I sindacati dei vigili chiedono anche la regolarizzazione dei precari in scadenza di contratto. Che farete?
«Cercheremo di sistemare le cose responsabilmente e compatibilmente con il bilancio, dobbiamo capire che passivo troveremo nei conti che ci ha lasciato la precedente giunta».
A proposito di conti, i vigili chiedono che fine hanno fatto i soldi degli sfollagente già stanziati in bilancio, 300mila euro...
«Di quei soldi mi ricordo bene perché li avevamo fatti inserire noi di An con un emendamento al bilancio 2008. Dovremo guardare bene e capire dove sono finiti. Anche se, temo, non sono gli unici stanziamenti di di cui abbiamo perso le tracce».
Per la sicurezza che altre iniziative intende prendere da capogruppo?
«Ci sono tante cose da fare.
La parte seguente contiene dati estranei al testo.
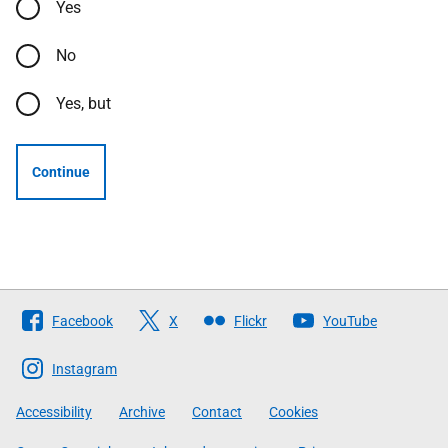
Yes
No
Yes, but
Continue
Follow
Facebook
X
Flickr
YouTube
The
Scottish
Instagram
Government
Accessibility
Archive
Contact
Cookies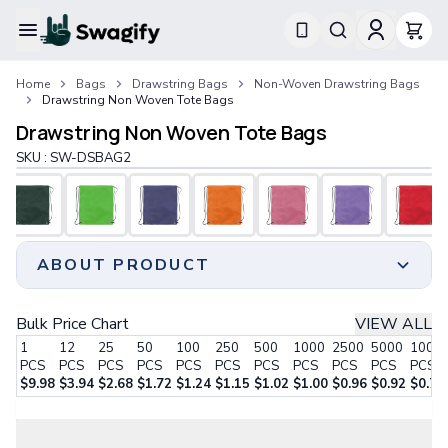
Apparel
Home
Bags
Drawstring Bags
Non-Woven Drawstring Bags
T-Shirts
Drawstring Non Woven Tote Bags
Short-Sleeve T-Shirts
Drawstring Non Woven Tote Bags
Long-Sleeve T-Shirts
Performance T-Shirts
SKU :
SW-DSBAG2
Tank Tops
Polos & Shirts
Short-Sleeve Polos
Long-Sleeve Polos
ABOUT PRODUCT
Sweatshirts & Hoodies
Hoodies
Crewneck Sweatshirts
Unleash the potential of our drawstring non-woven
Bulk Price Chart
VIEW ALL
Quarter-Zip Pullovers
tote bags to foster and cultivate your company's
1
12
25
50
100
250
500
1000
2500
5000
1000
Jackets & Outerwear
branding initiatives.
PCS
PCS
PCS
PCS
PCS
PCS
PCS
PCS
PCS
PCS
PCS
Jackets
With durability as our top priority, we meticulously
$
9.98
$
3.94
$
2.68
$
1.72
$
1.24
$
1.15
$
1.02
$
1.00
$
0.96
$
0.92
$
0.77
Vests
craft these bags using 80 GSM water-Resistant Non-
Step 1:
Choose Your Style
Pants & Bottoms
Woven Polypropylene to ensure long-lasting quality.
Sweatpants
Effortlessly transport your pens, books, phones,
La gente chiede di delocalizzare i campi rom, ad esempio, fuori dall’abitato. Ma sicurezza vuol dire anche coprire le buche stradali, rendere più luminose le periferie. Forse se ci fosse stata più luce in certe strade, alcuni efferati delitti non ci sarebbero stati».
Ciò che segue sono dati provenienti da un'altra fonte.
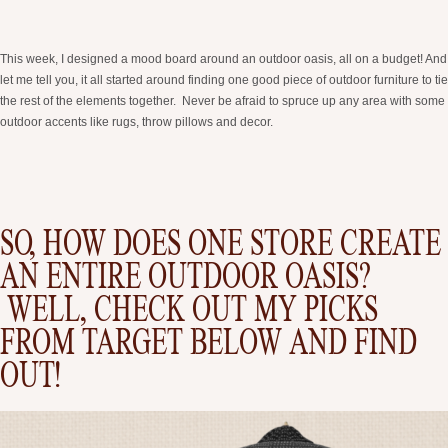
This week, I designed a mood board around an outdoor oasis, all on a budget! And
let me tell you, it all started around finding one good piece of outdoor furniture to tie
the rest of the elements together. Never be afraid to spruce up any area with some
outdoor accents like rugs, throw pillows and decor.
SO, HOW DOES ONE STORE CREATE
AN ENTIRE OUTDOOR OASIS?
WELL, CHECK OUT MY PICKS
FROM TARGET BELOW AND FIND
OUT!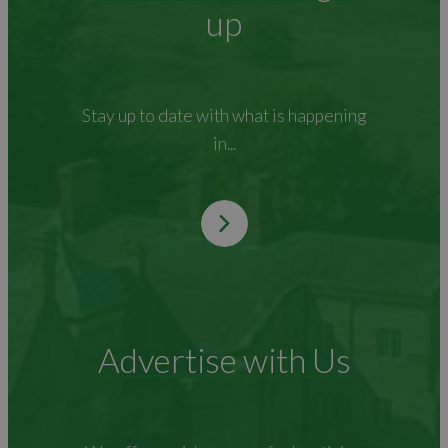
up
Stay up to date with what is happening
in...
Advertise with Us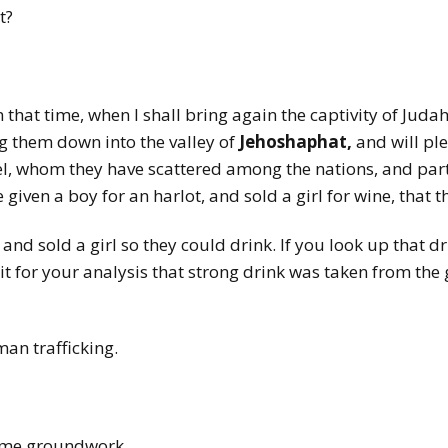
at?
n that time, when I shall bring again the captivity of Judah
ng them down into the valley of
Jehoshaphat,
and will pl
el, whom they have scattered among the nations, and par
 given a boy for an harlot, and sold a girl for wine, that 
 and sold a girl so they could drink. If you look up that 
t for your analysis that strong drink was taken from the gir
man trafficking.
some groundwork.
E le stazioni ferroviarie, per esempio La Storta?
«Lo abbiamo detto già nel 2007 al consiglio comunale sulla sicurezza: servono i vigili anche fuori delle stazioni».
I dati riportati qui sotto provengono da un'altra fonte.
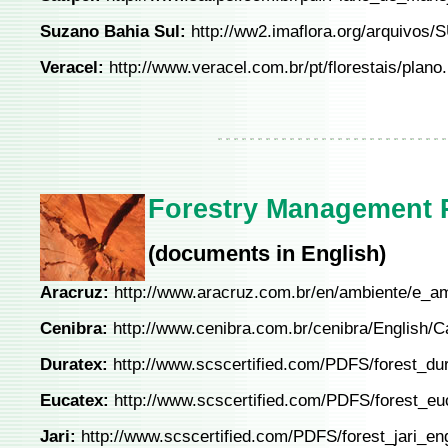
Suzano Bahia Sul:
http://ww2.imaflora.org/arquiv
Veracel:
http://www.veracel.com.br/pt/florestais/plano.
Forestry Management P
(documents in English)
Aracruz:
http://www.aracruz.com.br/en/ambiente/e_a
Cenibra:
http://www.cenibra.com.br/cenibra/English/
Duratex:
http://www.scscertified.com/PDFS/forest_dur
Eucatex:
http://www.scscertified.com/PDFS/forest_eu
Jari:
http://www.scscertified.com/PDFS/forest_jari_en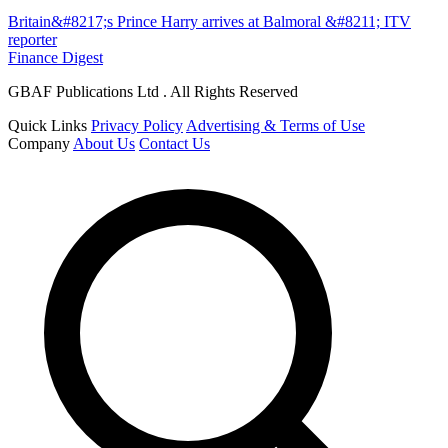
Britain&#8217;s Prince Harry arrives at Balmoral &#8211; ITV
reporter
Finance Digest
GBAF Publications Ltd . All Rights Reserved
Quick Links
Privacy Policy
Advertising & Terms of Use
Company
About Us
Contact Us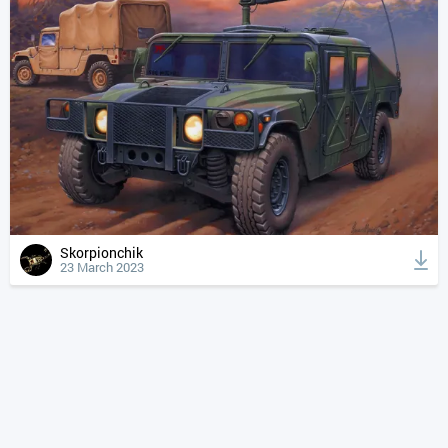
Skorpionchik
23 March 2023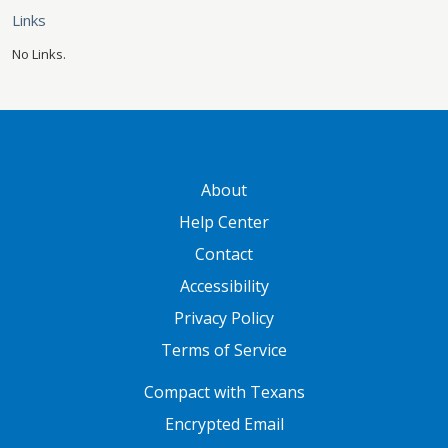
Links
No Links.
GATEWAY FOOTER
About
Help Center
Contact
Accessibility
Privacy Policy
Terms of Service
FOOTER ONE
Compact with Texans
Encrypted Email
In via delle Vergini erano presenti anche il sottosegretario ai Beni culturali Francesco Giro, e il coordinatore regionale di An, Francesco Aracri. Ora gli impegni del Pdl saranno a tamburo battente. Il primo consiglio comunale si terrà lunedì 26 maggio, dalle ore 10 alle ore 14. «Esporremo le linee programmatiche - ha annunciato ieri Alemanno -. Le priorità saranno la sicurezza, il bilancio e l’emergenza rifiuti». All’ordine del giorno anche la nomina del presidente del consiglio comunale. Nessun dubbio sul nome: sarà Marco Pomarici. Qualche divisione si registra invece in seno all’opposizione sul nome di Monica Cirinnà come vice-presidente in quota alla minoranza: «Noi non la voteremo», confida Gianluca Quadrana, consigliere Lista civica per Rutelli. Il Pd evidentemente ha ancora conti in sospeso con gli alleati.